I happily give all the credit to Alan Reynolds. In recent years I've introduced him as the second best economist in the world, after Bob Mundell, but Alan in '89 led the league in hitting, slugging, RBIs and stolen bases. If I knew of a better economist anywhere, Nobel Prize winners included, I'd acknowledge him or her. But there isn't a soul I know of who saw through the myriad variables early in the year and stayed with them. When the PPI came in at 1% in both January and February, most of you and many of us at Polyconomics questioned his assertion that inflation was under control, that the dollar would strengthen over the year, that long-term interest rates would decline as well. Barron's last week cited Alan's long-bond forecast of 7.8% as the best of those it surveyed.
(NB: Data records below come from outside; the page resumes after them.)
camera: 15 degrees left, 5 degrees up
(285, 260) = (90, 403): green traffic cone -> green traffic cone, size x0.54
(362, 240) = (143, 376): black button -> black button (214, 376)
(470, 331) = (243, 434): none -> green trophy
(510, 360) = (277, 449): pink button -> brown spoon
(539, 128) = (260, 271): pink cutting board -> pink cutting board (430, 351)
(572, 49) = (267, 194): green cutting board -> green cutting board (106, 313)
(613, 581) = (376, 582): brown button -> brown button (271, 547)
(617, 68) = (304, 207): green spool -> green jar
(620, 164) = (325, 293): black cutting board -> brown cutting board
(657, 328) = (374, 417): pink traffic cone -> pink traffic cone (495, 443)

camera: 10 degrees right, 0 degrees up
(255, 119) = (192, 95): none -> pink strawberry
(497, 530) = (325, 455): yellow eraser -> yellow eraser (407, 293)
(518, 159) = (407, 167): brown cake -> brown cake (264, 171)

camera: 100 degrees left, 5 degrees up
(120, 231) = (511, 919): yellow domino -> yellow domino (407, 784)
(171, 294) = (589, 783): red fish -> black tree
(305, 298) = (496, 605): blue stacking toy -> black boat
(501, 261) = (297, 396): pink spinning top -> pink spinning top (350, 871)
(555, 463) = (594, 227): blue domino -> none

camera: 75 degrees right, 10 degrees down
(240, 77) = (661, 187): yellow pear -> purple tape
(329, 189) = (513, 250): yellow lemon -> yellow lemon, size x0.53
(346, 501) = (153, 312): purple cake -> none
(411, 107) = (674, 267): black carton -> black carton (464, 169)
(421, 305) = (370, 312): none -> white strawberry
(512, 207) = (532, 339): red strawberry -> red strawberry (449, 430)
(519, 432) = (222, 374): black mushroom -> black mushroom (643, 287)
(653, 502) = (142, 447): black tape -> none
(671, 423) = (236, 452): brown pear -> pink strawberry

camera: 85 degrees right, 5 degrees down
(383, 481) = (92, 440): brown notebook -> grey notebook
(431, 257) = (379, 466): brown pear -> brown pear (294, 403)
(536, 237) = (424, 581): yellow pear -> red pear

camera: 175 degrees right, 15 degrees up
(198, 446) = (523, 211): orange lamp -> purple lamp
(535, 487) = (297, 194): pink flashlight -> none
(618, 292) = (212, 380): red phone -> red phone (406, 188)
His January 4 forecast of a 2500 Dow without capital gains and 3000 with the cut was made at a time when almost nobody gave capgains a ghost of a chance in '89. He adjusted the forecast in May to 2800 without a cut in the capital gains tax, on the strength of the administration commitment to capgains. After the October 13 nosedive, he reaffirmed the 2800 forecast and even I shook my head in disbelief. As it happened, he was off by 50 points and only one trading day!!! Just last month The New York Times surveyed a gaggle of Wall Street economists on the price of gold, when it was $418, and to a man they said it was headed higher, to $450 and above. Alan said it was going south, and it is in fact closing in on $390 as I write.

The most important piece Alan did in '89, though, was "Time to Cut the Capital Gains Tax," March 15, which he began to work on in November, anticipating the Bush Administration would need such a report if it was going to make a serious run at it. The essay, which remains the state of the art on the subject, circulated widely in the Bush Administration, on Capitol Hill, and among Washington business lobbyists. Its powerful arguments thoroughly displaced those in circulation at the White House. Most importantly, they reinforced the conviction of the President himself that the objective was key to the long-term health of the economy, with much greater importance to the federal revenue stream than he had believed. This critical point also turned Senator Bob Packwood, ranking Republican on Senate Finance, from a very lukewarm supporter to an avid one, and did the same for House Minority Whip Newt Gingrich. Without their enthusiasm, the push would have broken down much sooner. Now, I'm convinced, the momentum built up last year will carry through to success this year.

The most important work Alan will do in 1990, I think, is the report on Mexico that has been occupying us for almost a year. If we're right, the report will appreciably change the way Mexico thinks about itself and dramatically change the way we think about Mexico. This would be a key step toward pushing the supply-side revolution through Central and South America. We would like to do a similar project for the USSR, but must get through Mexico first, which will take two more months of writing and revision. We also have to tend to Alan's forecast of 3300 on the Dow in 1990, with "much better gains if we get a good capital gains tax bill."